[Lista de tareas]
a - Copia sin cambios el fragmento del texto sobre los derechos humanos y la intervención militar que va de "El establecimiento de" a "la autodeterminación nacional)", ambos incluidos.
b - Redacta la parte siguiente del texto sobre los derechos humanos y la intervención militar, empezando justo después de su última oración.

[Texto proporcionado]
******************************
El establecimiento de un conjunto básico de derechos humanos fue producto de la historia moderna.
Pero actualmente se coincide en que estos derechos son aplicables universalmente a todos los seres
humanos por el mero hecho de serlo. En ese sentido, los derechos humanos se deben considerar a partir
de ahora como algo transhistórico y transnacional. Dado que los Estados nación son fenómenos
supeditados a un proceso histórico, los derechos de las naciones (como la autodeterminación nacional)
no pueden, en principio, anular esos derechos humanos. Tenemos sin duda la obligación de cruzar
fronteras nacionales para promover los derechos humanos. Esto es algo que está fuera de todo debate
en tal que actitud, principio u orden normativos. Permite poner en marcha toda una serie de iniciativas
externas –diplomáticas, culturales, humanitarias, entre otras– para corregir los errores y fomentar la
injusticia. Pero el verdadero quid de la cuestión no es la legitimidad o la moralidad de ese tipo de
intervenciones, sino si está justificada la intervención militar exterior en un país para garantizar los
derechos humanos y evitar que se contravengan.
En este sentido, hay tres posturas. El mayor acto de emancipación política global de la segunda mitad
del siglo XX fue la descolonización y la institucionalización del principio formal de la igualdad de
todas las naciones y, por tanto, del derecho a la autodeterminación nacional o soberanía nacional como
principio jurídico supremo del orden político internacional. Si no siempre en la práctica, al menos
oficialmente ésta fue y sigue siendo una forma de protección vital para los países más débiles y
emergentes con respecto a los más poderosos. La legislación internacional al respecto, especialmente la
Carta de la ONU –aceptada formalmente por todos los Estados miembro de la ONU–, representa un
importante logro para la paz, la seguridad y la justicia mundiales. Aquellos que abogan ahora por la
intervención militar en nombre de la democracia difícilmente negarán que se trate de una violación del
derecho internacional, aunque insistirán en que, a pesar de todo, tiene una justificación moral.
Aquellos que, por el contrario, defienden la legislación vigente y son contrarios a tales intervenciones
tienen argumentos muy poderosos de su lado.
(1) Es ingenuo y falso creer que los Estados poderosos deciden intervenir en el exterior principalmente
por motivos humanitarios.
(2) La soberanía es algo inviolable, y los ciudadanos son los responsables únicos de su Estado.
(3) Las excepciones que contempla la Carta de la ONU –sobre todo el “derecho de legítima defensa” y
la autorización para que el Consejo de Seguridad rectifique militarmente un “quebrantamiento” de la
paz internacional como última salida– no deben ampliarse. Hacerlo a costa de que el respeto de los
derechos humanos sea otra excepción supone garantizar que haya más violaciones de los derechos
humanos en nombre de dicha excepción.
******************************
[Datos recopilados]
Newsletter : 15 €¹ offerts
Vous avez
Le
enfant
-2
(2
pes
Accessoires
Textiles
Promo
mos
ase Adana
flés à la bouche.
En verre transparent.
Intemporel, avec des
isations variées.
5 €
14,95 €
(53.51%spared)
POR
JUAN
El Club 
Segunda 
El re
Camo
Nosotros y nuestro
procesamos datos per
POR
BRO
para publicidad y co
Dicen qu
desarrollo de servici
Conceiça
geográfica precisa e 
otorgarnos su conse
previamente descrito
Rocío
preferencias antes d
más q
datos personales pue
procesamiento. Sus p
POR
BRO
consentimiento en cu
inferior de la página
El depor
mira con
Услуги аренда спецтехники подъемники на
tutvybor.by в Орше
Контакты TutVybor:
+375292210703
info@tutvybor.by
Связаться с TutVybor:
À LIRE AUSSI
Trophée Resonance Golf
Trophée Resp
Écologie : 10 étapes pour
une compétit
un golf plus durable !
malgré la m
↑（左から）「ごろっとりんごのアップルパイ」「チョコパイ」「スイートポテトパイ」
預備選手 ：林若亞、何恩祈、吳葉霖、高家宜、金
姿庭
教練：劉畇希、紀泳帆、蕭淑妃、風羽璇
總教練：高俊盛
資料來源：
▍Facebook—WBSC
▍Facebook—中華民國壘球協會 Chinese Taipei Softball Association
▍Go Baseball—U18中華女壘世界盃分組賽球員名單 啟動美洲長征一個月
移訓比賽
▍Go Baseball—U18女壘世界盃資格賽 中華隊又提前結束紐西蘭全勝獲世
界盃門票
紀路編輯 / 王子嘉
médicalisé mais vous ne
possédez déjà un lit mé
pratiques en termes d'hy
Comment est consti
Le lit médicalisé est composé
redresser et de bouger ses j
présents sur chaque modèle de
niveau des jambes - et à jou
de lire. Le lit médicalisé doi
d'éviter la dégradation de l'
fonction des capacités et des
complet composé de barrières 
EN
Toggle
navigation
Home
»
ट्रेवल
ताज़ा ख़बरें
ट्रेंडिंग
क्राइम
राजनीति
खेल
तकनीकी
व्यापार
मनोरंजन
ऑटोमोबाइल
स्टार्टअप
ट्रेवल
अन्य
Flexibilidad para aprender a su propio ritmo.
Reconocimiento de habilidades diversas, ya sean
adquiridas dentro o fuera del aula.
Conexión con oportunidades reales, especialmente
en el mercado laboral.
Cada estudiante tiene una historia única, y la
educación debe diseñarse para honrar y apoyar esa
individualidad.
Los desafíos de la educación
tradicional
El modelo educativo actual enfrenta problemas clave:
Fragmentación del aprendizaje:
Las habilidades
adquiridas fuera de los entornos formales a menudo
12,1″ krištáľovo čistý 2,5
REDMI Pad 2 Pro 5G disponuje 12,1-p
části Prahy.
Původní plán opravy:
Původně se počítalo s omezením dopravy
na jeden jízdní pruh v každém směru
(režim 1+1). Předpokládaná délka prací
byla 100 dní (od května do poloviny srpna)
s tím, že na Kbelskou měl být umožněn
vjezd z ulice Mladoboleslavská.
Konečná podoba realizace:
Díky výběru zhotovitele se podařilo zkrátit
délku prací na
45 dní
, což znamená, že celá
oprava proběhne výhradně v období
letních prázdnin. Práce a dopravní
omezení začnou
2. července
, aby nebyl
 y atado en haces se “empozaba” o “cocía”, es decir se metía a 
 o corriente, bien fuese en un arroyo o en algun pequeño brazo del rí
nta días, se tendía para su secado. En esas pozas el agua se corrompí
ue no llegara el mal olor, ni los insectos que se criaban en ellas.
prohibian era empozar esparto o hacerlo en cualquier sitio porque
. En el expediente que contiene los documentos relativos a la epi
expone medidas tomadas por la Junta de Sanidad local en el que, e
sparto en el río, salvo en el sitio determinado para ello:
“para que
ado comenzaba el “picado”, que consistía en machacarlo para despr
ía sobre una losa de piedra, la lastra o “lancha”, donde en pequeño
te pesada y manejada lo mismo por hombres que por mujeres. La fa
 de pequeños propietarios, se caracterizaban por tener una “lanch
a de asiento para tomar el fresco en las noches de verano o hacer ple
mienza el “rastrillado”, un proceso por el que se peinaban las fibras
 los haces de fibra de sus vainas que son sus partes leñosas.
******************************
[Respuestas a continuación]
a -
El establecimiento de un conjunto básico de derechos humanos fue producto de la historia moderna.
Pero actualmente se coincide en que estos derechos son aplicables universalmente a todos los seres
humanos por el mero hecho de serlo. En ese sentido, los derechos humanos se deben considerar a partir
de ahora como algo transhistórico y transnacional. Dado que los Estados nación son fenómenos
supeditados a un proceso histórico, los derechos de las naciones (como la autodeterminación nacional)

b -
(4) Siempre habrá una aplicación selectiva del principio de la intervención humanitaria forzosa. Por lo
tanto, siempre se constatará una incoherencia en la ejecución de esta política.
(5) No hay un consenso aceptado entre los Estados del mundo sobre cuáles serían los principios por los
que se justificaría una intervención humanitaria forzosa. El nivel de orden y justicia que otorga
actualmente el mantenimiento del principio de no intervención que ya existe jurídicamente es mucho
mejor que permitir el desorden y las injusticias que supondría aceptar violaciones periódicas de este
principio de no intervención en nombre de los derechos humanos.
Entre los que han defendido, totalmente o en parte, las diversas intervenciones llevadas a cabo por los
Estados Unidos desde el fin de la Guerra Fría, están aquellos que han intentado justificar su postura con
un argumento normativo. Ésta sería la segunda posición.
Según sus argumentos:
(1) La moralidad debe imperar sobre la legalidad, y las consideraciones morales exigen tal intervención
independiente de su categoría jurídica internacionalmente.
(2) Sean cuales sean los motivos de las fuerzas que intervienen, afirman, lo importante son los
resultados, y si la intervención pone fin a violaciones de los derechos humanos, esto es lo fundamental.
Dado que hay resultados a corto y a más largo plazo, los primeros sirven para justificar una
intervención militar externa y, los segundos, para justificar una ocupación e incluso el cambio de
régimen. La decisión de cuánto durará la ocupación dependerá, por supuesto, de la fuerza de
intervención.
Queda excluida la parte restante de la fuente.